**Problem**
Would you please output the records exactly as they appear below?

━━━━━━━━

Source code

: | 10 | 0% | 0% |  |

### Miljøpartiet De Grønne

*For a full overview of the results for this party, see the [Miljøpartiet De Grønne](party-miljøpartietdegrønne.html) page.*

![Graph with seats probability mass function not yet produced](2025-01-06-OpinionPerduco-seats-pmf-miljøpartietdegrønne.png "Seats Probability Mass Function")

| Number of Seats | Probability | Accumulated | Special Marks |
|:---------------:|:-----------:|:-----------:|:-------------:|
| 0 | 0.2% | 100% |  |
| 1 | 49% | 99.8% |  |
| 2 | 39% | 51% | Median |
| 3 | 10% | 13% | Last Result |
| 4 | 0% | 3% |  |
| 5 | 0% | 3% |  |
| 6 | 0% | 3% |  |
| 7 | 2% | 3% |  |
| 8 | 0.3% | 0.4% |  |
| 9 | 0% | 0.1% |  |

━━━━━━━━

**Completed task**
Source code

: | 10 | 0% | 0% |  |

### Miljøpartiet De Grønne

*For a full overview of the results for this party, see the [Miljøpartiet De Grønne](party-miljøpartietdegrønne.html) page.*

![Graph with seats probability mass function not yet produced](2025-01-06-OpinionPerduco-seats-pmf-miljøpartietdegrønne.png "Seats Probability Mass Function")

| Number of Seats | Probability | Accumulated | Special Marks |
|:---------------:|:-----------:|:-----------:|:-------------:|
| 0 | 0.2% | 100% |  |
| 1 | 49% | 99.8% |  |
| 2 | 39% | 51% | Median |
| 3 | 10% | 13% | Last Result |
| 4 | 0% | 3% |  |
| 5 | 0% | 3% |  |
| 6 | 0% | 3% |  |
| 7 | 2% | 3% |  |
| 8 | 0.3% | 0.4% |  |
| 9 | 0% | 0.1% |  |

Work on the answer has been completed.